27. Seattle Seahawks (10-5-1) — Garett Bolles, OT, Utah**
The Seahawks drafted Germain Ifedi near the back end of the first round in 2016, but need much more help up front for Russell Wilson and the running game. Bolles is a nasty mauler who was once a defensive tackle and plays the offensive tackle position like he’s still playing defense.
28. Pittsburgh Steelers (11-5) — Corey Davis, WR, Western Michigan
Considering Antonio Brown came from Central Michigan, the directional Michigan schools have been pretty good to the Pittsburgh receiving corps in the past and they could again with the addition of Davis. He’s polished, experienced, physical and gifted with the ball in the air. The Steelers’ receiving corps has some athletes, but that group hasn’t produced much (Sammie Coates) or hasn’t been around to produce (Martavis Bryant). Davis will be WR2 in short order in Pittsburgh behind former Central Michigan star Antonio Brown.
29. Atlanta Falcons (11-5) — Chris Wormley, DT, Michigan
The Falcons finally found their edge rusher in Vic Beasley, but still need help on the defensive interior. Wormley can work both inside and outside, but should find a permanent home playing either a 3-technique (defensive tackle) in even fronts or 5-technique (defensive end) in odd fronts.

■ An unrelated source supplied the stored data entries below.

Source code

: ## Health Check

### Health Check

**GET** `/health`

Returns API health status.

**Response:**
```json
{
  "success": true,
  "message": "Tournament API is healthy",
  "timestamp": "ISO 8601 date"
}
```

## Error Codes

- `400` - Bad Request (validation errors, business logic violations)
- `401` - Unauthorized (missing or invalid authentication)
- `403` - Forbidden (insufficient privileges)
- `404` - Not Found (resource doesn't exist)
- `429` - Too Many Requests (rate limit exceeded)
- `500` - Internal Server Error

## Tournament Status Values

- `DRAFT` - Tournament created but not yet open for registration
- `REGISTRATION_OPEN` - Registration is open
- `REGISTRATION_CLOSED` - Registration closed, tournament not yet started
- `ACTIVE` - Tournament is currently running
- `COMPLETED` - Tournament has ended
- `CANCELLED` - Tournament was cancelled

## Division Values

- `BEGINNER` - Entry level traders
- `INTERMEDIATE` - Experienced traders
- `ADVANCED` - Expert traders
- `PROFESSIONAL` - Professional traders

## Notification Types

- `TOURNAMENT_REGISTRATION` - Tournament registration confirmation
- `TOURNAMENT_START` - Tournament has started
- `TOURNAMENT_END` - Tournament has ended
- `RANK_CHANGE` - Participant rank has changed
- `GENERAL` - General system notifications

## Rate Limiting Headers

30. Kansas City Chiefs (12-4) — DeMarcus Walker, DT, Florida State
The Chiefs love players with elite traits and typically find the best athlete possible to fit their scheme. Marcus Peters in 2015. Chris Jones in 2016. Walker isn’t quite the physical specimen Jones is, but he can win up and down the line of scrimmage, rushing the quarterback or playing the run. There were times in 2016 where he was flat out unblockable.
31. Dallas Cowboys (13-3) — Charles Harris, DE/OLB, Missouri
Harris isn’t going to play the run well early in his career, but he will find the quarterback. His blazing quick spin move is tough for any offensive lineman to handle and he should find his way on the field because of his ability to rush the quarterback. The Cowboys’ edge players have been completely unreliable in the past, so Harris is more necessity than luxury.

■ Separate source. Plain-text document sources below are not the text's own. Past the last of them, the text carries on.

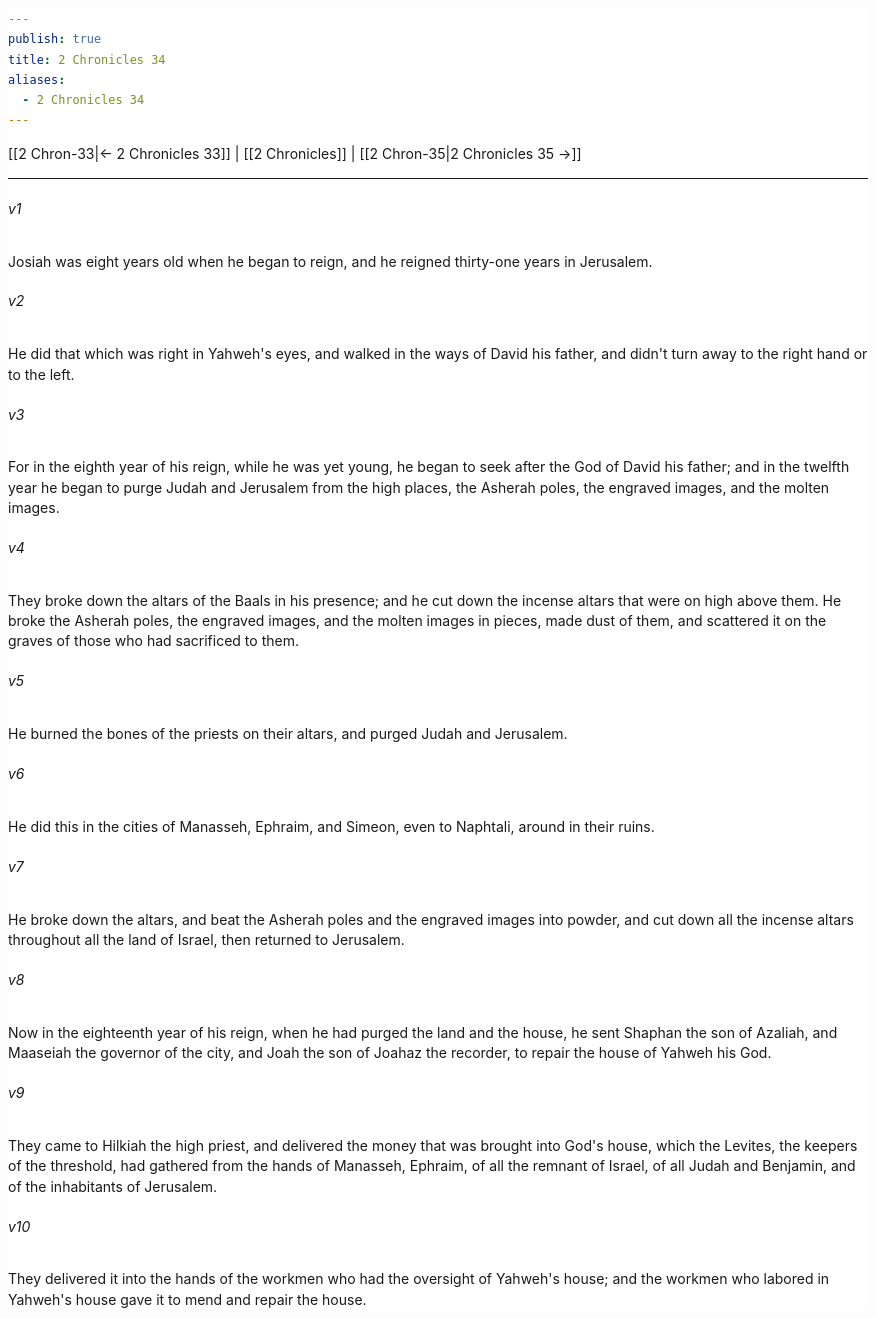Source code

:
```yaml
---
publish: true
title: 2 Chronicles 34
aliases:
  - 2 Chronicles 34
---
```


[[2 Chron-33|← 2 Chronicles 33]] | [[2 Chronicles]] | [[2 Chron-35|2 Chronicles 35 →]]
***



###### v1 
Josiah was eight years old when he began to reign, and he reigned thirty-one years in Jerusalem. 

###### v2 
He did that which was right in Yahweh's eyes, and walked in the ways of David his father, and didn't turn away to the right hand or to the left. 

###### v3 
For in the eighth year of his reign, while he was yet young, he began to seek after the God of David his father; and in the twelfth year he began to purge Judah and Jerusalem from the high places, the Asherah poles, the engraved images, and the molten images. 

###### v4 
They broke down the altars of the Baals in his presence; and he cut down the incense altars that were on high above them. He broke the Asherah poles, the engraved images, and the molten images in pieces, made dust of them, and scattered it on the graves of those who had sacrificed to them. 

###### v5 
He burned the bones of the priests on their altars, and purged Judah and Jerusalem. 

###### v6 
He did this in the cities of Manasseh, Ephraim, and Simeon, even to Naphtali, around in their ruins. 

###### v7 
He broke down the altars, and beat the Asherah poles and the engraved images into powder, and cut down all the incense altars throughout all the land of Israel, then returned to Jerusalem. 

###### v8 
Now in the eighteenth year of his reign, when he had purged the land and the house, he sent Shaphan the son of Azaliah, and Maaseiah the governor of the city, and Joah the son of Joahaz the recorder, to repair the house of Yahweh his God. 

###### v9 
They came to Hilkiah the high priest, and delivered the money that was brought into God's house, which the Levites, the keepers of the threshold, had gathered from the hands of Manasseh, Ephraim, of all the remnant of Israel, of all Judah and Benjamin, and of the inhabitants of Jerusalem. 

###### v10 
They delivered it into the hands of the workmen who had the oversight of Yahweh's house; and the workmen who labored in Yahweh's house gave it to mend and repair the house.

32. New England Patriots (14-2) — Dawuane Smoot, DE, Illinois
Ironically, he reminds me a bit of former Patriot/current Arizona Cardinal Chandler Jones. The Patriots have gotten surprisingly consistent production from Trey Flowers, but Smoot is a much better athlete off the edge than anyone the Patriots have on the roster.
Others under first round consideration
T.J. Watt, OLB, Wisconsin
JuJu Smith-Schuster, WR, USC
John Ross, WR, Washington
Carl Lawson, DE/OLB, Auburn
Dan Feeney, OG, Indiana
Patrick Mahomes, QB, Texas Tech
Tak McKinley, OLB, UCLA
John Harris contributes to the Washington Post’s NFL draft coverage. He is the sideline reporter and football analyst for the Houston Texans and owner of footballtakeover.com.